Si las bajas cotizaciones se mantienen, el valor de la cosecha argentina caería unos 2.750 millones de dólares. Los “porotos”, la harina, el aceite y el biodiésel representan el 25% del total de las exportaciones nacionales.


Por Gastón Neffen

La cotización de la soja, el principal negocio de la Argentina, está en su nivel más bajo en 12 años. En el Mercado de Chicago, el más importante del mundo, esta semana perforó el piso de los 290 dólares por tonelada -este martes se recuperó parcialmente- y en Rosario el lunes se vendió a 9.500 pesos, unos 206 dólares (la diferencia con el valor de Chicago es por las retenciones). Es la mitad de lo que valía en el 2012, cuando la cotización global llegaba a los 600 dólares por tonelada.

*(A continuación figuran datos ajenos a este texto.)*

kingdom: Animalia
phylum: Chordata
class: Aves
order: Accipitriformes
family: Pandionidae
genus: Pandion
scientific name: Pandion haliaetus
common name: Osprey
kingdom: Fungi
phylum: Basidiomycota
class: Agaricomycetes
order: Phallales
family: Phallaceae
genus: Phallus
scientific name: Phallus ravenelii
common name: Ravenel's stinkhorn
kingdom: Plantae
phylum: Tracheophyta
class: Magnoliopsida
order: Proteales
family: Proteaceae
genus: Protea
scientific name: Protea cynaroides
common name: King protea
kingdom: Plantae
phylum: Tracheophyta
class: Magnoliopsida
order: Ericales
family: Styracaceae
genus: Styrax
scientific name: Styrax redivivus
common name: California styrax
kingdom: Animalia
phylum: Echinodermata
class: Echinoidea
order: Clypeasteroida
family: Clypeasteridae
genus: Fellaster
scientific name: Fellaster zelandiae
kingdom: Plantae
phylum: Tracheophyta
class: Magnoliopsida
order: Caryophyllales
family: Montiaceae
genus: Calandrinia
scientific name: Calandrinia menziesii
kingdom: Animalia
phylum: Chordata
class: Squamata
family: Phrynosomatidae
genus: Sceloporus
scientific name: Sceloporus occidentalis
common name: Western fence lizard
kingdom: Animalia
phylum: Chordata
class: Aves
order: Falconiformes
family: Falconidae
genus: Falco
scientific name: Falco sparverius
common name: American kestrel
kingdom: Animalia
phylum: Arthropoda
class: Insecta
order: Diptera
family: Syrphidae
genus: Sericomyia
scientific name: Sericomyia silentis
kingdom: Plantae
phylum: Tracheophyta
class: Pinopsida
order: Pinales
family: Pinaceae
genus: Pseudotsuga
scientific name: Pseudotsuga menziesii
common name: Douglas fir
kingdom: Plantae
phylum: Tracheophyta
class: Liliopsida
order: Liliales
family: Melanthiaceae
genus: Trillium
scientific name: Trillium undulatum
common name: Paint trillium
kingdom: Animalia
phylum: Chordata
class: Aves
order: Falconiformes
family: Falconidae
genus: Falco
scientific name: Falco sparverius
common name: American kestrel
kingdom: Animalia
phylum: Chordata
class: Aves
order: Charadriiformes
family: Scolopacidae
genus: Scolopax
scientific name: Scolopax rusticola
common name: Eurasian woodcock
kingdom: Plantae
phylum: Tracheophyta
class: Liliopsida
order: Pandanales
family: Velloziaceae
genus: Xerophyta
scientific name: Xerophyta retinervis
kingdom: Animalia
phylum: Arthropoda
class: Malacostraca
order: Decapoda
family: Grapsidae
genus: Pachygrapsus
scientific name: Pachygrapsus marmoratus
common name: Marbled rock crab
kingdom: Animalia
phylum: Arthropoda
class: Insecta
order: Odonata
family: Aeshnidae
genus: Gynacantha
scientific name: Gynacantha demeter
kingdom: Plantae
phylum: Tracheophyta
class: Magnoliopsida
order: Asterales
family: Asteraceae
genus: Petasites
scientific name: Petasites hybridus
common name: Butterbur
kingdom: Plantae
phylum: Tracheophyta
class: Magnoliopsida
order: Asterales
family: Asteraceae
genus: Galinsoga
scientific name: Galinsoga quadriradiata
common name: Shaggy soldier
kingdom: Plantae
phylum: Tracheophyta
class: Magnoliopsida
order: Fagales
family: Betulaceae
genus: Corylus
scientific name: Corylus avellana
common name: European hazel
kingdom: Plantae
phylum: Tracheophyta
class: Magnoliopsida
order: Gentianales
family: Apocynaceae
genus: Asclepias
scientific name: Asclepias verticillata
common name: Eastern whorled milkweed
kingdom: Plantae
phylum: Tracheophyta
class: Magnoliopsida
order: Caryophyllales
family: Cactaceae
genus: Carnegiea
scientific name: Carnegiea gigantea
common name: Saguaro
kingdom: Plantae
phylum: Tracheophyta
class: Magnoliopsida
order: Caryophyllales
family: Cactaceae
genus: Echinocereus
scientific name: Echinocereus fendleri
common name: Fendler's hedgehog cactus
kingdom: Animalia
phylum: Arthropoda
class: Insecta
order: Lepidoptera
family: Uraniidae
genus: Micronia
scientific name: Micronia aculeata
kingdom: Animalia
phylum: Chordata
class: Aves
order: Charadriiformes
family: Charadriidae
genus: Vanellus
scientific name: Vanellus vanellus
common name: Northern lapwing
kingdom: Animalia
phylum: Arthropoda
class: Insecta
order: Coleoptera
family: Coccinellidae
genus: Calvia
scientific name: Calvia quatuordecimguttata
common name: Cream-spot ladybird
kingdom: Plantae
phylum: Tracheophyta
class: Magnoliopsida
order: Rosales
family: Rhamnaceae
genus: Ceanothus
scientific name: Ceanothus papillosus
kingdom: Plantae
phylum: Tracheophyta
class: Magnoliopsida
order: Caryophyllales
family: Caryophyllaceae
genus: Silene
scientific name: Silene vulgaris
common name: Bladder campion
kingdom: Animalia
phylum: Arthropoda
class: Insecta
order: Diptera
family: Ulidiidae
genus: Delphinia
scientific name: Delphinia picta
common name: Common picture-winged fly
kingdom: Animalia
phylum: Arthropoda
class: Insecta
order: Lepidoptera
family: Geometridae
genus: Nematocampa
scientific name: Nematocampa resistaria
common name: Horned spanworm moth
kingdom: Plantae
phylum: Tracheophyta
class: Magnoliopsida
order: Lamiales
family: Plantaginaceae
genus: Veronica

Es un enorme golpe para la Argentina porque los productos del complejo sojero (“poroto” de soja, harinas proteicas, aceite y biodiésel) representan el 25% de las exportaciones. En el 2018, que no fue bueno por la sequía, generaron más de 7.500 millones de dólares en ventas globales.

La campaña que se está cosechando ahora -ya se levantó el 70% de la soja- valía unos 18.700 millones de dólares, con una cotización de U$S 340 por tonelada, que era la que se proyectaba. Con la soja a U$S 290, la cosecha argentina, que se estima en 55 millones de toneladas, pasa a valer: 15.950 millones de dólares. Es decir, unos 2.750 millones de dólares menos.

Es un montón de plata que se va a perder -si la caída se sostiene- en la recaudación fiscal, en la economía argentina y en el entramado productivo de las pueblos y ciudades que dependen de la agroindustria y que necesitan los recursos que genera la cosecha para mover las ventas en las fábricas de maquinaria agrícola, en los locales que venden insumos y en cada eslabón de la actividad comercial.

¿Por qué baja la soja?

En principio hay tres variables que influyen:

  1. Estados Unidos todavía tiene mucha soja guardada de la última campaña por la guerra comercial con China, que es el principal comprador. En términos técnicos hay un alto nivel de stocks o inventarios de la oleaginosa en EE.UU. que disputa el primer lugar en producción de soja con Brasil (la Argentina es el tercer productor global de la oleaginosa).
  2. La fiebre porcina africana arrasó con un tercio del rodeo porcino en China (unas 150 millones de cabezas), el principal productor de carne de cerdo del mundo. Esto golpea la cotización global de la oleaginosa porque se proyecta que el gigante asiático va a importar menos soja (la utiliza como fuente de proteína para engordar los cerdos) y mucha más carne de cerdo.
  3. En Estados Unidos, además, los operadores del mercado no ven viable en el corto plazo un acuerdo que termine con las tensiones comerciales entre China y EE.UU., que por el contrario se profundizan con nuevos aranceles y disputas. Como este escenario influye negativamente en el comercio global, el precio de los commodities agrícolas mantiene la tendencia hacia la baja.